Depois de prender, seis dias seguidos, o mesmo bicheiro que anotava apostas próximo à sua casa, leva-lo à delegacia e vê-lo voltar para o ponto sem qualquer punição, o secretário de segurança José Mariano Beltrame, deu o ultimato: a sociedade tem que decidir de uma vez se legaliza ou proíbe o jogo do bicho.
A pior escolha é continuar gastando o tempo da policia com a farsa da “contravenção”, em que a polícia finge que prende e o contraventor finge que é preso, para que tudo continue como está: o jogo do bicho como fonte inesgotável de corrupção policial, política e judicial.

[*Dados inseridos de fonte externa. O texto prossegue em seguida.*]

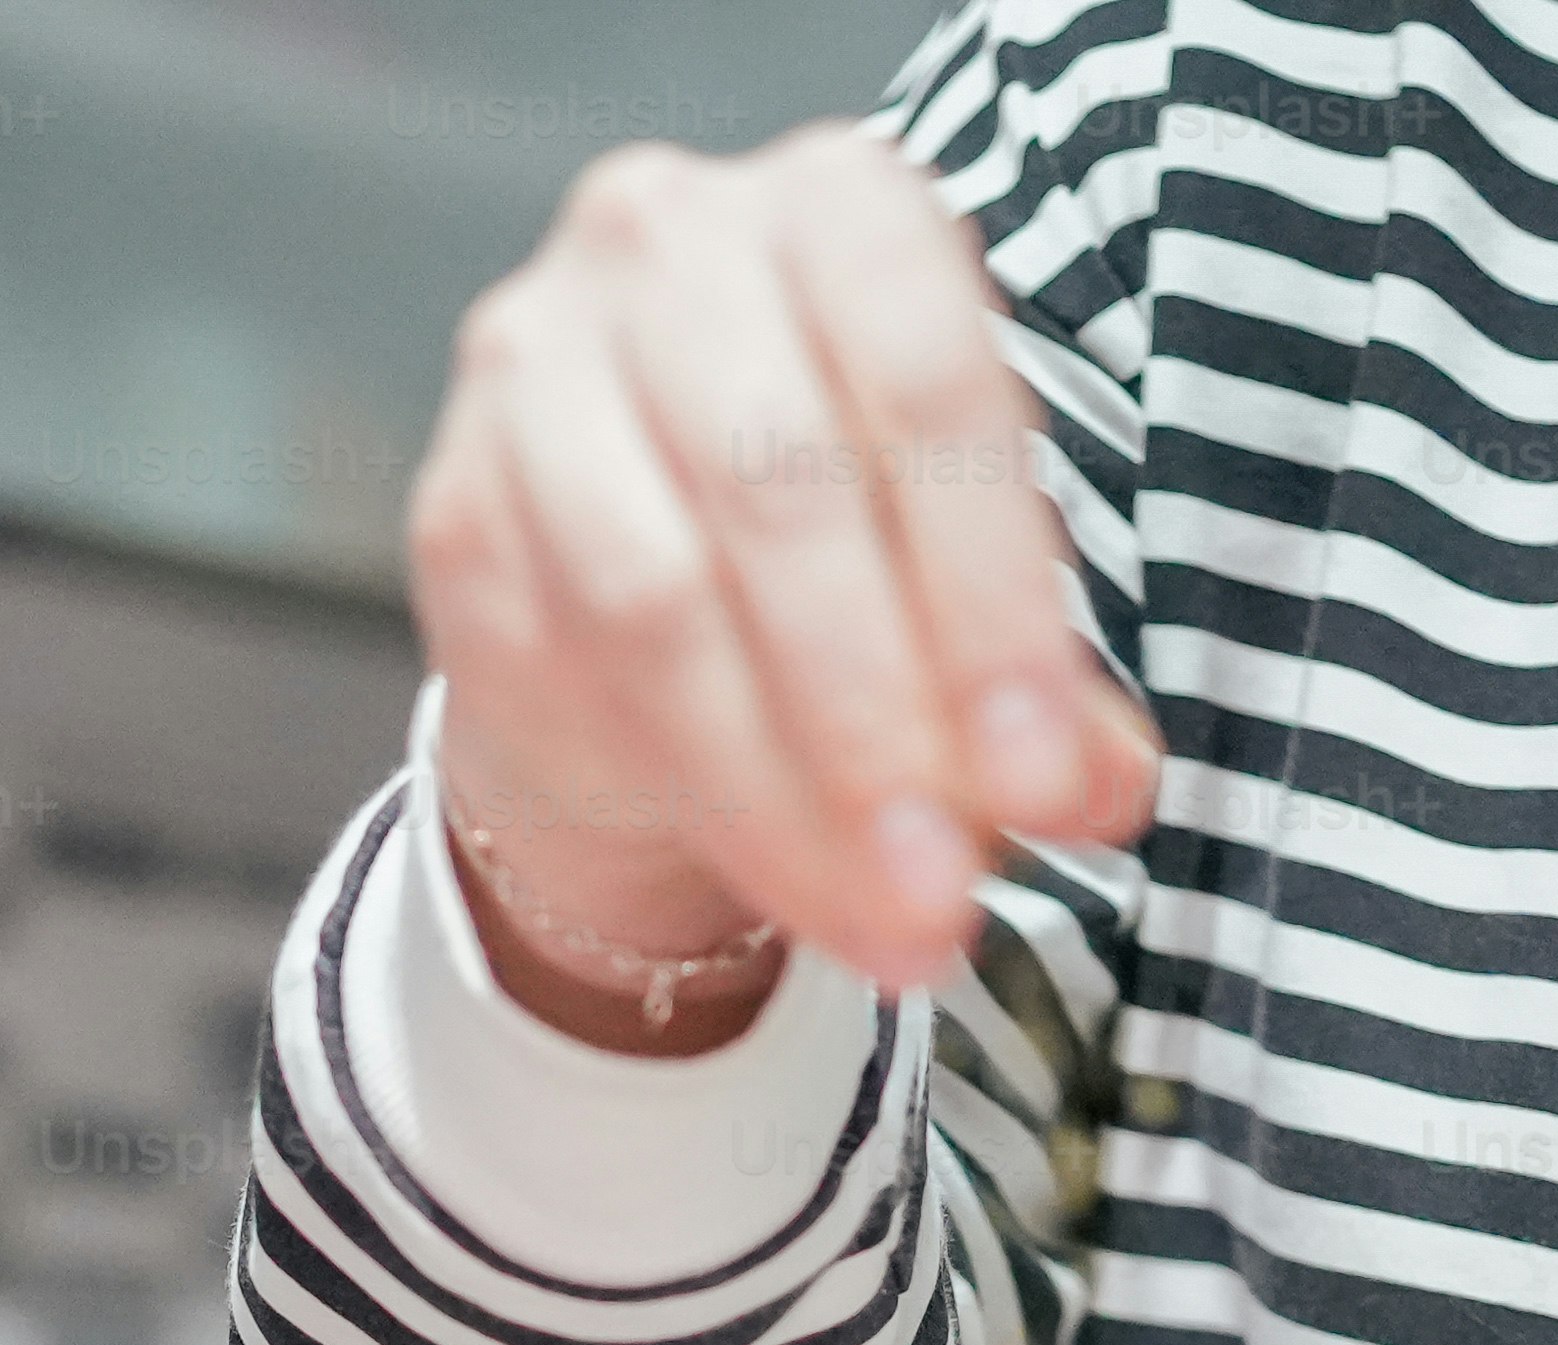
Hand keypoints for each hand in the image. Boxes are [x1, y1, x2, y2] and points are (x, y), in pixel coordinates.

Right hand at [407, 121, 1160, 1037]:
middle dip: (881, 723)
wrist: (646, 563)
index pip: (925, 387)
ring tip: (883, 922)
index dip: (994, 602)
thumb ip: (1043, 678)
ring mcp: (535, 368)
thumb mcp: (975, 569)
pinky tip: (775, 881)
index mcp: (838, 210)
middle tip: (951, 891)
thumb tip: (1100, 790)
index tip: (1048, 780)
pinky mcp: (457, 504)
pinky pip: (562, 670)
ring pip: (657, 603)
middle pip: (779, 495)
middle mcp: (671, 248)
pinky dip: (682, 794)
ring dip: (779, 794)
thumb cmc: (853, 527)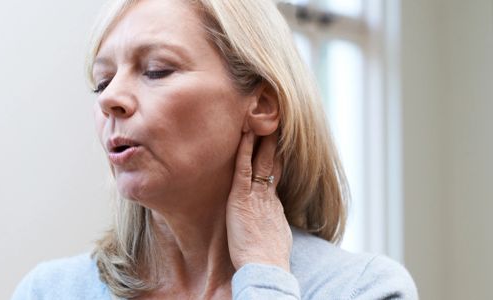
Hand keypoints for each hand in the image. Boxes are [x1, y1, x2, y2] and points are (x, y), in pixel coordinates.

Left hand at [226, 131, 291, 271]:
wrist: (266, 266)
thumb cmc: (269, 258)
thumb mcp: (276, 236)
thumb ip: (274, 225)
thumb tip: (275, 226)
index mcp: (273, 204)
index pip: (275, 173)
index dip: (276, 156)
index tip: (278, 141)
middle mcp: (267, 195)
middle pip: (271, 161)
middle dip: (272, 142)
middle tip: (274, 122)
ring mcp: (255, 194)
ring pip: (259, 160)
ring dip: (259, 139)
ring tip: (259, 119)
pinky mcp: (241, 198)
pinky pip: (243, 169)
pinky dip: (244, 150)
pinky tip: (244, 135)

Seja por um marketing eficiente ou por razões antropológicas que só o professor Da Matta pode explicar, o jogo do bicho é considerado um passatempo inocente, uma instituição secular da nossa cultura popular, e os bicheiros são vistos como grandes beneméritos de escolas de samba e de comunidades carentes. Embora as guerras por territórios entre bicheiros sejam sangrentas – recentemente o carro do chefão Rogério Andrade foi explodido por controle remoto à luz do dia -, o bicho é visto com tolerância, e até confiança, pela população.
Poucas instituições no Brasil têm mais credibilidade que o jogo do bicho, embora nunca tenha sido feita uma auditoria nos seus sorteios. Diz-se que é jogo de pobre, de pequenas apostas, pequenas perdas ou ganhos, alimentadas pelo sonho de acertar no milhar e a certeza de que o bicheiro vai pagar, garantida pela frase clássica impressa no talão: vale o escrito. É urgente legalizar, mas não faz sentido privatizar o bicho para deixá-lo nas mãos dos bandidos de sempre. Até os privatistas vão concordar que é um raro caso em que o Estado, que já administra inúmeras loterias, pode e deve assumir mais uma, zoológica – porque já tem estrutura, tecnologia e uma rede nacional eficiente.
Além da faxina ética, o governo poderia arrecadar uma CPMF com o jogo do bicho. Os bicheiros que vemos todo dia em suas cadeiras na calçada poderão continuar anotando apostas, mas em maquinetas eletrônicas ligadas à central de loterias da Caixa, emitindo talões com a nova garantia: vale o digitado.